You're quite right that NACLs are rarely useful for a variety of reasons and that the Transit Gateway's capabilities are limited to being essentially a massive but ultimately simple router. Security groups don't apply to any routing-based constructs, such as TGW attachments, gateway load balancers, virtual private gateways (VGW), internet gateways (IGW), or NAT gateways, and the reason the graphical console displays the options is that for the EC2 console, all elastic network interfaces (ENIs) in the VPC are just interfaces, without individual differences in capabilities. It's the service that owns the ENI, such as TGW, that controls which operations are supported on its ENIs.
The way in which TGW can be combined with granular, centralised, and scalable access controls is by accompanying the TGW with a firewall, and using the TGW's route tables to force traffic between the networks you specify to pass through the firewall. This allows you to accomplish what you described, centrally controlling which exact traffic each VPC is allowed to send to any destination through the TGW.
There's an overview of the approach in this AWS blog post: https://aws.amazon.com/blogs/networking-and-content-delivery/deploy-centralized-traffic-filtering-using-aws-network-firewall/ and a more in-depth analysis of different deployment models here: https://aws.amazon.com/blogs/networking-and-content-delivery/deployment-models-for-aws-network-firewall/
but why the option is existing and available for editing ! what is bad with NACL is that it is not stateful and if a new subnet in the VPC is created you can not guarantee which NACL is added to it , there should be a security control on the connection between the VPC and the transit gateway. also the transit gateway routing table is a reachability tool not a security one!

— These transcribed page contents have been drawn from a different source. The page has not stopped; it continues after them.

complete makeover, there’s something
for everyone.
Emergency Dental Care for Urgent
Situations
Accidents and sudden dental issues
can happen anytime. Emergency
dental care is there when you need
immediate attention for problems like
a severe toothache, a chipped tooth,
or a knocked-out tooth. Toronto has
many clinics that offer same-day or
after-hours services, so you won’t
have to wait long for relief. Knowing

The transit gateway route table is great for segmenting traffic, for exmaple, one RT for prod, dev, test and so on. What i see many AWS Users do, they introduce for example a next gen firewall (Network firewall, or other 3rd party appliances) when traffic are crossing segment. And the NACL, even though beeing stateless, you can create granular access based on the requirements you have, hence solving your problem imo. Maybe not the best solution to your point, but either that or central inspection with a next gen firewall. as i see it in addition to having Security groups on the target and source network interface as well.

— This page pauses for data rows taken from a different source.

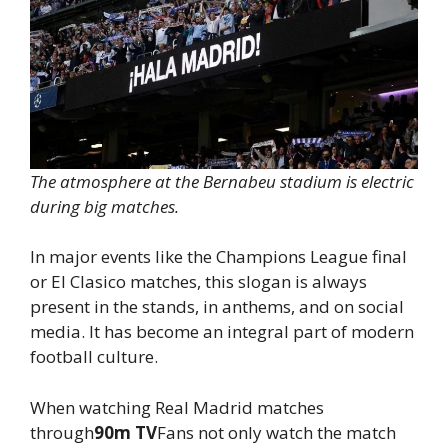
The atmosphere at the Bernabeu stadium is electric
during big matches.
In major events like the Champions League final
or El Clasico matches, this slogan is always
present in the stands, in anthems, and on social
media. It has become an integral part of modern
football culture.
When watching Real Madrid matches
through
90m TV
Fans not only watch the match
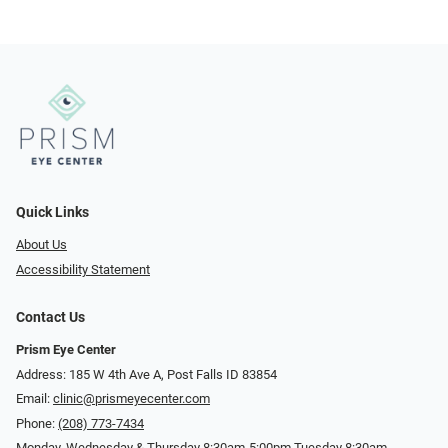
Quick Links
About Us
Accessibility Statement
Contact Us
Prism Eye Center
Address: 185 W 4th Ave A, Post Falls ID 83854
Email:
clinic@prismeyecenter.com
Phone:
(208) 773-7434
Monday, Wednesday & Thursday 8:30am-5:00pm Tuesday 8:30am-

@emnded I'd say NACLs are generally next to useless with niche exceptions. A NACL can only have a maximum of 40 rules and max 20 recommended; it can only inspect either the source CIDR (for inbound NACLs) or destination CIDR (outbound) but not both in combination; and it only deals with IP addresses, as opposed to the dynamic ENI associations that security groups have. NACLs can work fine for e.g. blocking access to the TGW from public subnets while allowing from private subnets, but not for any semblance of granular control that I can recognise.